I brought a friend along who hatched from pre-twitter egg to a Twiducatus Edchatnz. It was fantastic to be able to bounce off ideas with her and relate them back to schooling in the Far North. I wish I could take a couple of teachers from each of the schools I work in - in pairs you can bounce off ideas and debrief.

7. Is there a person you didn't get to meet/chat with (F2F/online) that you wished you had? Why
I wish I could have met Nanogirl, and I really wanted to meet up with Michaela Pinkerton and Ros Maceachern both of whom I have met only online before.

8. What is the next book you are going to read and why? 
Not sure yet to be honest. There are plenty of books on my actual and my virtual bookshelf that need to be started or finished, e.g. John Hattie's Visible Learning for Teachers: Maximising Impact on Learning or Gail Loane's I've got something to say

9. What is one thing you plan to do to continue the Education Revolution you learnt about at #Edchatnz?
I will push the connecting with other educators much harder than before in the schools I work with.

10. Will you take a risk and hand your students a blank canvas?
My context is different to a classroom teacher's but still very similar as I work in teacher PD. I am thinking how I can better incorporate the blank canvas into my work here, while I still often encounter the 'tell us how' or 'you must know, you are the specialist'.

Who do I tag with this meme: Some new followers: @nicolabew@devilrx29@jcui0330@jonicolnz and @shazzt

Wednesday, 6 August 2014

Time out over over lunch and some contemplating

(This post is cross-blogged from my quilting blog. It started out as a contemplation about my own parenting choices and ended up with questions about educating young people in rural areas hence relevance to this blog.) 
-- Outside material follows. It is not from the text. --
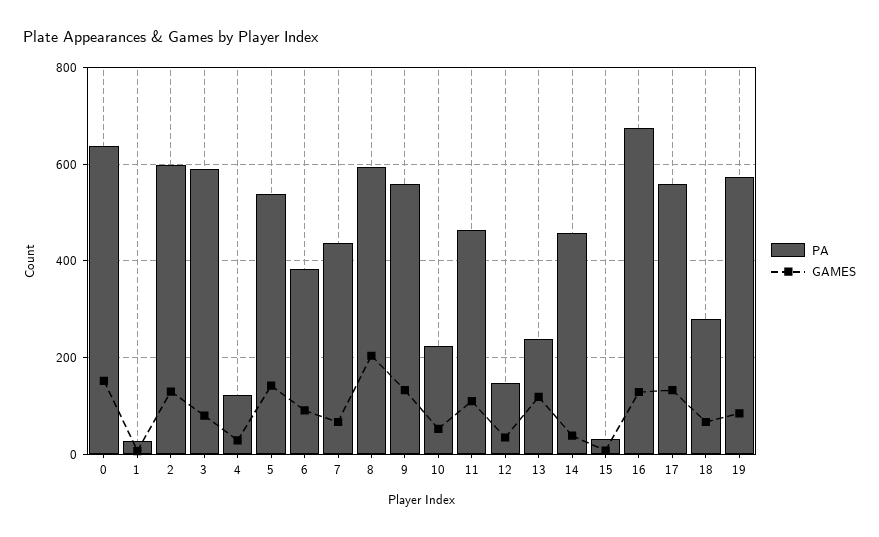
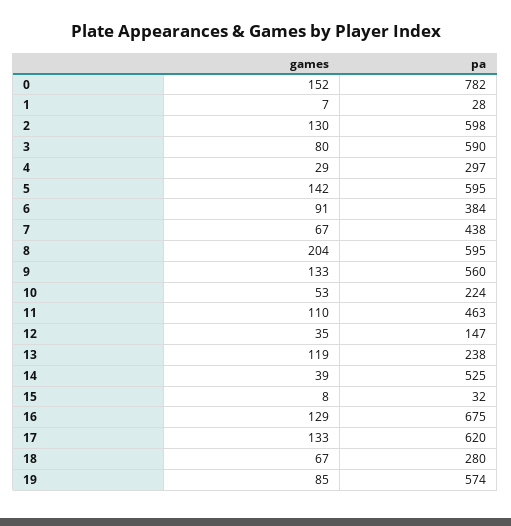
PA, 0: 640 -> 782
PA, 4: 120 -> 297
PA, 5: 540 -> 595
PA, 14: 460 -> 525
PA, 17: 560 -> 620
I took some time out over lunchtime today and DH and I went to the concert of the Royal NZ Navy Band. It was absolutely fabulous and brought back dear memories of our time (a long time ago) playing in our concert band back in Germany. The band did really well catering for the audience of mainly school children, music, entertainment, fun, engagement and at 1h just long enough. As our sons' schools were not taking classes there, DH went back to grab Master 9 and is currently enjoying the repeat of the concert.
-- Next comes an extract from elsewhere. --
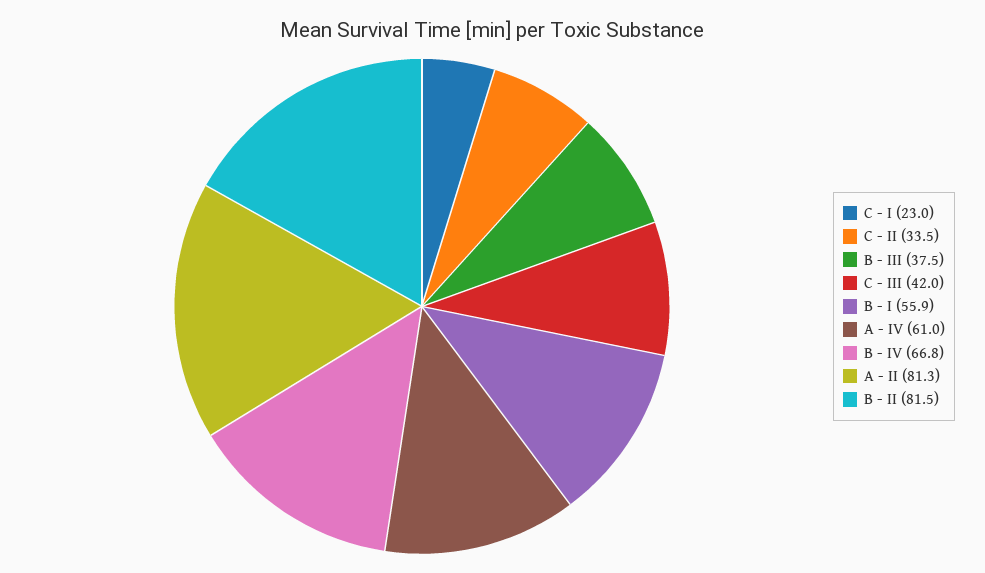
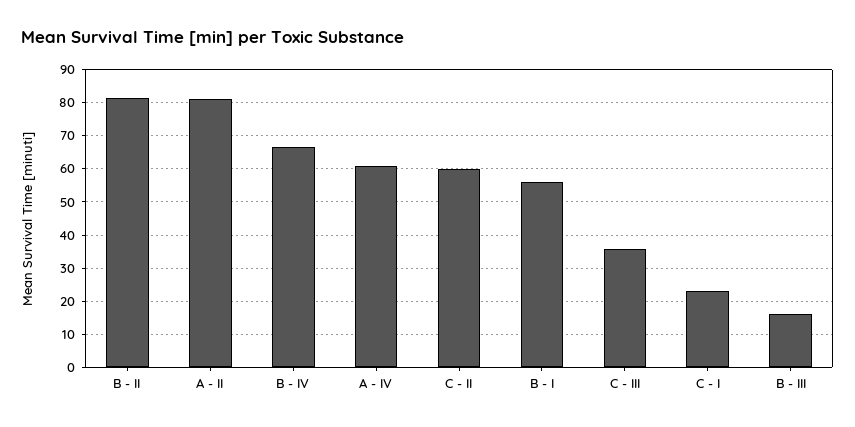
C - II: 33.5 -> 60
B - III: 37.5 -> 16
C - III: 42 -> 36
As an ex-musician and music teacher I am quite sad that children in our area rarely have the opportunity to hear such music life, also that learning musical instruments happens only in pockets, esp. when you look at instruments beyond recorder, ukulele, guitar and drums. I sometimes wonder if I am denying my children some opportunities by not exposing them to more different experiences, though often it is just too much of an effort to get them there.
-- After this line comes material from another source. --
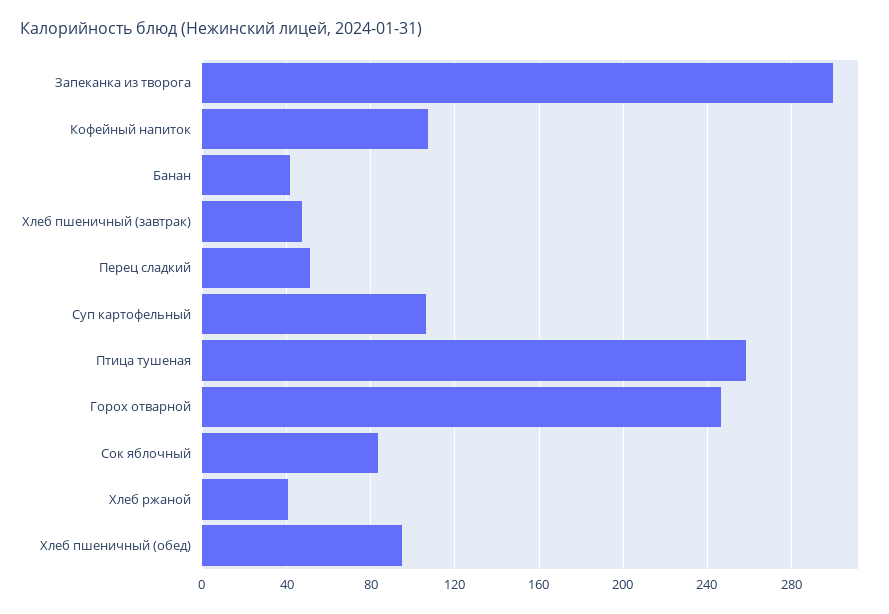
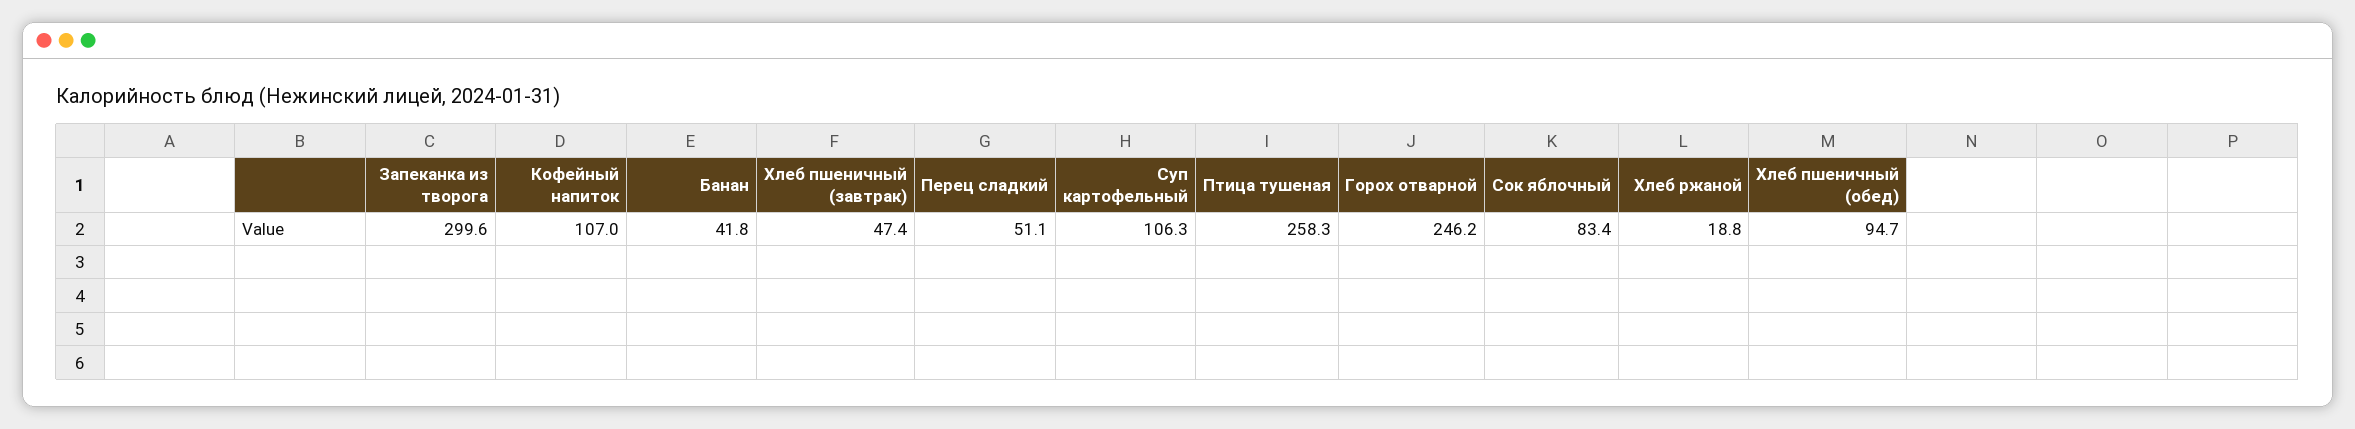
Хлеб ржаной: 40 -> 18.8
Despite the prevalence of online learning and ubiquitous access to knowledge, are we creating a society that has a very narrow view of the world and the limited skills that go with that. What price will we pay as a society for not passing on skills and knowledge beyond what is in their immediate surrounding? How can we expose young people in rural areas to 'what they don't know'? How can we ensure we are not limiting them to the point where they are denied certain pathways - pathways of personal growth, enjoyment and for future job prospects?